#### DATA RECORDS ####

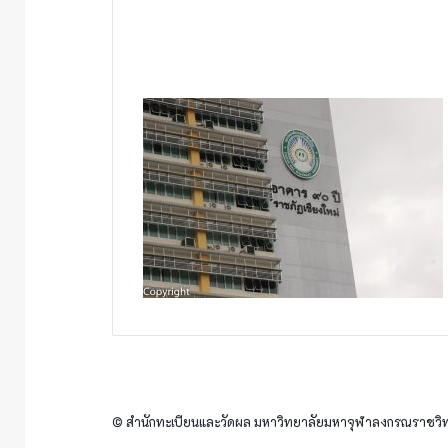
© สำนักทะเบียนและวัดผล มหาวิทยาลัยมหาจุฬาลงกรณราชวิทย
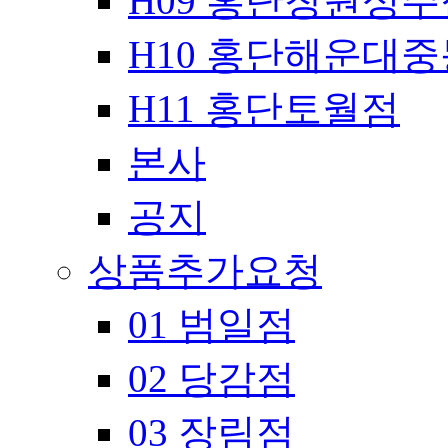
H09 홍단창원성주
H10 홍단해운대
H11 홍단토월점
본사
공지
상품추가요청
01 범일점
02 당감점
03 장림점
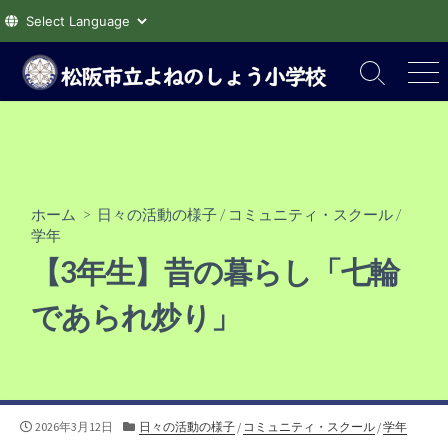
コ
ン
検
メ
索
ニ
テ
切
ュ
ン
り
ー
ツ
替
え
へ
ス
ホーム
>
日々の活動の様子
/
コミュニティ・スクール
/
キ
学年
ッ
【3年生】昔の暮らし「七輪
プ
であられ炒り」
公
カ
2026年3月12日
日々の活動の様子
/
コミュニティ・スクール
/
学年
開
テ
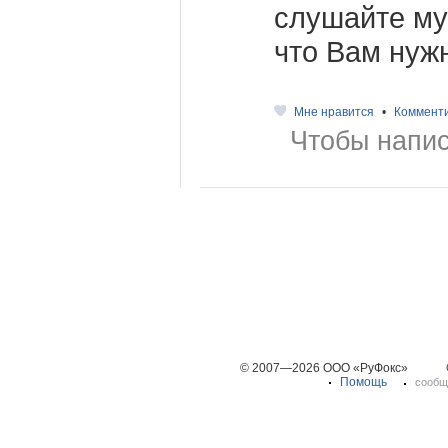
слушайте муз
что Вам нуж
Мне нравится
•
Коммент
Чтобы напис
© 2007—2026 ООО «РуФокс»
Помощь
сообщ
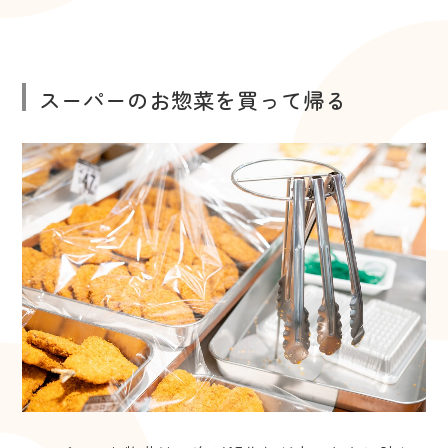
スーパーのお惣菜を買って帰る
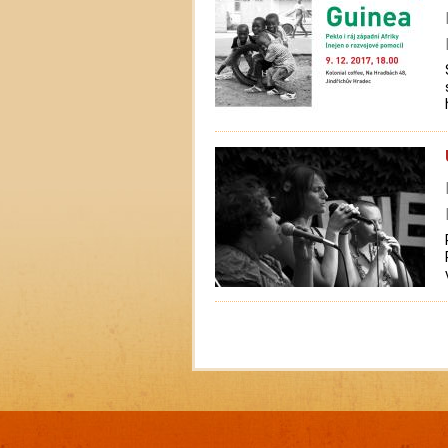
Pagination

####

ASSIGNMENT >> In the answer, the entries should be restated verbatim, with all pictures omitted.

EXERCISE RESPONSE >>
© สำนักทะเบียนและวัดผล มหาวิทยาลัยมหาจุฬาลงกรณราชวิทย
H09 홍단창원성주
H10 홍단해운대
H11 홍단토월점
본사
공지
상품추가요청
01 범일점
02 당감점
03 장림점
コ
ン
検
メ
索
ニ
テ
切
ュ
ン
り
ー
ツ
替
え
へ
ス
ホーム
>
日々の活動の様子
/
コミュニティ・スクール
/
キ
学年
ッ
【3年生】昔の暮らし「七輪
プ
であられ炒り」
公
カ
2026年3月12日
日々の活動の様子
/
コミュニティ・スクール
/
学年
開
テ
слушайте муз
что Вам нуж
Мне нравится
•
Коммент
Чтобы напис
© 2007—2026 ООО «РуФокс»
Помощь
сообщ
スーパーのお惣菜を買って帰る
Pagination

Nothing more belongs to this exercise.